IL]: Error [PathStackUnexpected]: [Test.dll : .Test::Bar(int32&, uint32&, bool)][offset 0x00000006][found address of Int32][expected address of UInt32] Non-compatible types on stack depending on path.

My problem is that I don't know if this is regarding the verifiability or correctness of the bytecode. I mean "verifiability" and "correctness" in the same way they are defined in the ECMA-CIL. I also wonder if I may be misunderstanding the standard.


Solution

  • ECMA-335, page 83, says:

    The type state of the stack (the stack depth and types of each element on the stack) at any given point in a program shall be identical for all possible control flow paths. For example, a program that loops an unknown number of times and pushes a new element on the stack at each iteration would be prohibited.

    This is reinforced by page 85:

    Regardless of the control flow that allows execution to arrive there, each slot on the stack shall have the same data type at any given point within the method body.

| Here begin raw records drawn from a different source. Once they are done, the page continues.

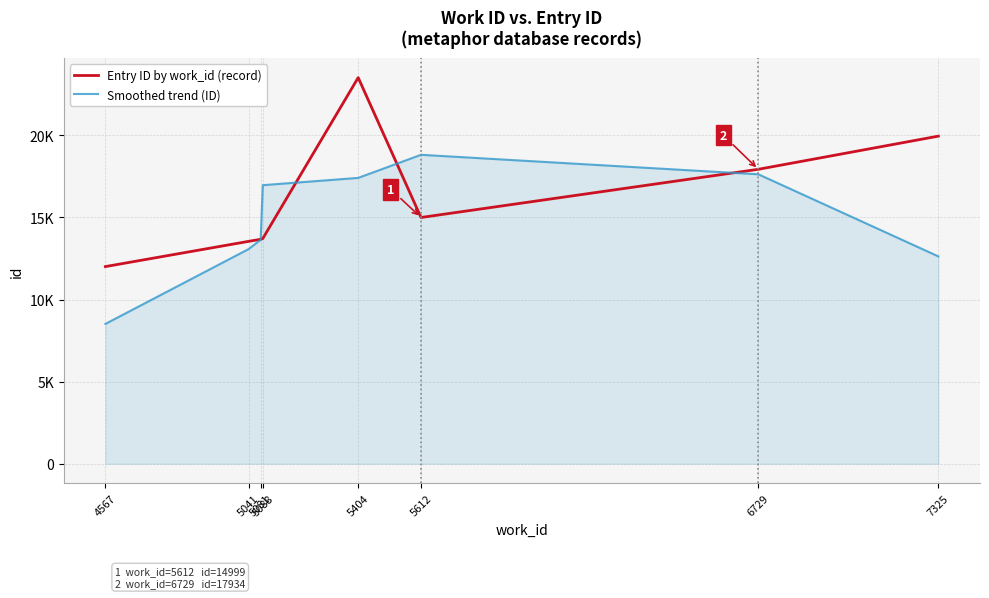

What is the difference between the second highest and second lowest values in the Smoothed trend (ID) series?

4999.7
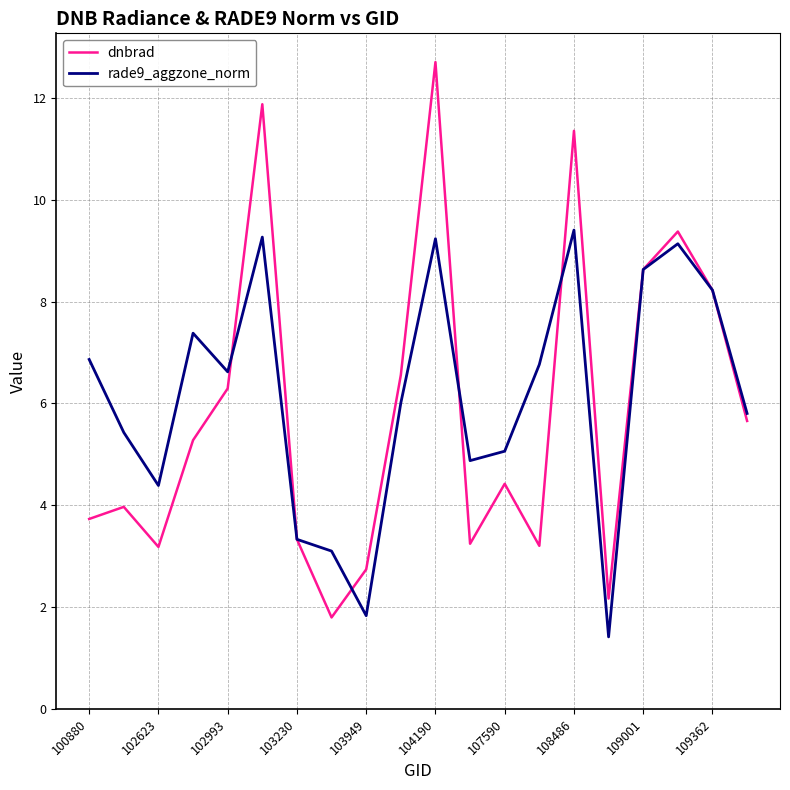

Rank the series by their average value, from lowest to highest.

dnbrad, rade9_aggzone_norm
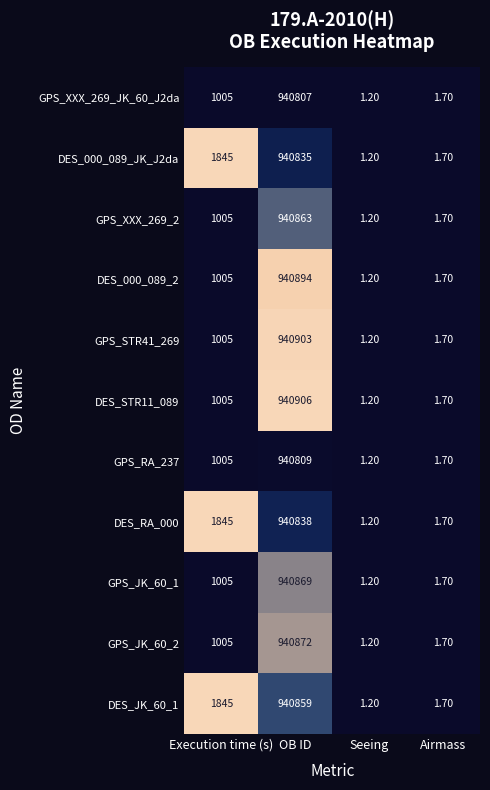

How many distinct data groups are displayed?

11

    Therefore it would seem that, in general, the types of elements on the stack must be identical. However, section I.12.3.2.1 goes on to specify that the evaluation stack is only recognized to consist of these types: int64, int32, native int, F, &, O, * (either native int or &), or any arbitrary user-defined value type.

    This seems to imply that, while the CIL treats int32& and uint32& as different types, the evaluation stack treats them both as &, thus the "type state" is the same for both control flows. Thus the CIL is correct.

    Verifiability is a stronger criterion, ensuring that the program is ultimately memory-safe and has predictable results in all situations with respect to the program's memory. Verification does not use the limited number of types the CLI uses for the evaluation stack, instead it requires that the type states be compatible, usually by having the same verification type.

    In your case, what matters are the types of the referred-to variables: int32 and uint32. As is described on page 36:

    The verification type of a type T is the following:
    ...
    2. If T is a managed pointer type S& and the reduced type of S is:
    ...
    int32, then its verification type is int32&.

    And again, on the same page:

    The reduced type of a type T is the following:
    1. If the underlying type of T is:
    ...
    int32, or unsigned int32, then its reduced type is int32.

    As a consequence, the reduced types are both int32, and so the verification types of both parameters are int32&, regardless of their signedness, thus the CLI is verifiable.